Washington, D.C. – U.S. Senators Elizabeth Warren (D-Mass.), Cory Booker (D-N.J.), and Bernie Sanders (I-Vt.) and U.S. Representative Katie Porter (D-Calif.) sent a letter to Jonathan Kanter, Assistant Attorney General for the Department of Justice Antitrust Division, expressing skepticism regarding a bid from a private equity firm to acquire the Enfamil infant formula manufacturing arm of Reckitt Benckiser Group and how such a transaction, amid the nation’s ongoing infant formula shortage, could harm competition or prolong this crisis. The lawmakers also assert that any private equity-backed deal involving firms with checkered acquisition histories that are likely to hollow out their targets could weaken long-term competition and advise Mr. Kanter to use his authority under the Clayton Act to oppose such transactions when appropriate.

“If private equity investors take over a key infant formula manufacturer with the intent to further consolidate and merge operations when the market is already failing families and their children, matters will be even worse for consumers… It is understood that Reckitt Benckiser’s sale would guarantee ‘operational disruption’ and likely weaken the company with massive debt at a time when their success is essential to families across the country,” wrote the lawmakers. 

Just four companies control nearly 90% of the infant formula market, severely weakening the resiliency of this supply chain.
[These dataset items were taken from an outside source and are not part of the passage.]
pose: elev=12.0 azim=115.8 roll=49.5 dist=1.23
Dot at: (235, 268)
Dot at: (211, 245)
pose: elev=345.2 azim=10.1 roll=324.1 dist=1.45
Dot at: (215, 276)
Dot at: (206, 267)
In May 2022, following the closure of Abbot’s Sturgis, Michigan plant, national out-of-stock rates for infant formula exceeded 70 percent, threatening the health and safety of millions of infants, children, and adults, while President Biden warned that it would take months before infant formula manufacturing was back to normal. Because of the closure of the Sturgis facility, Reckitt Benckiser temporarily controls up to 55% of the U.S. market for infant formula. 
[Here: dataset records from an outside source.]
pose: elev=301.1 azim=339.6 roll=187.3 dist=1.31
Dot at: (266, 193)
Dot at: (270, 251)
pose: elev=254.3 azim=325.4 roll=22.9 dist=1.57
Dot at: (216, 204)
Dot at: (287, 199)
Amid this crisis, Reckitt Benckiser is pushing ahead with the proposed sale of its infant nutrition unit, and private equity firm Clayton Dubilier & Rice (CDR) submitted a non-binding bid to purchase the unit. The lawmakers raised concerns about CDR’s history of saddling its acquisitions with debt and profiting from a public health crisis when one of its subsidiaries exported “large shipments” of personal protective gear and respirator equipment out of the U.S. at the beginning of the pandemic. 

“We encourage your division to give serious weight to the fragility of this particular market and the urgent need for strong, competing firms if Reckitt Benckiser and CDR move forward with a deal. If CDR’s history suggests that its acquisition of Enfamil would endanger the manufacturing arm’s ability to compete going forward or threaten the supply of infant formula during this period of crisis, your division should sue to block the deal immediately without considering any remedies,” concluded the lawmakers. 

As American families struggle with the shortage of essential formula for babies, children, and adults, Senator Warren has worked to find a solution to the crisis and ensure those responsible are held accountable:

  • On May 19, 2022, Senators Warren, Bob Casey (D-Pa.) Sherrod Brown (D-Ohio), Tammy Duckworth (D-Ill.), and Kirsten Gillibrand (D-N.Y.) introduced the Protect Infants from Formula Shortages Act, legislation that would safeguard the availability of infant formula and other essential sources of nutrition by requiring manufacturers to notify the Food and Drug Administration of potential supply disruptions and give the FDA additional tools to proactively work with manufacturers to help prevent or mitigate potential shortages. 
  • On May 17, 2022, Senator Warren and the Massachusetts delegation sent a letter to Abbott Laboratories requesting information on the company’s plans to replenish its Similac baby formula in Massachusetts.
  • On May 13, 2022, Senator Warren joined colleagues in a letter to the Infant Nutrition Council of America to push for member organizations to step up manufacturing and end the shortage.
  • On May 13, 2022, Senator Warren joined colleagues in a letter to the Department of Agriculture urging the agency to address extremely high levels of corporate consolidation in the infant formula marketplace.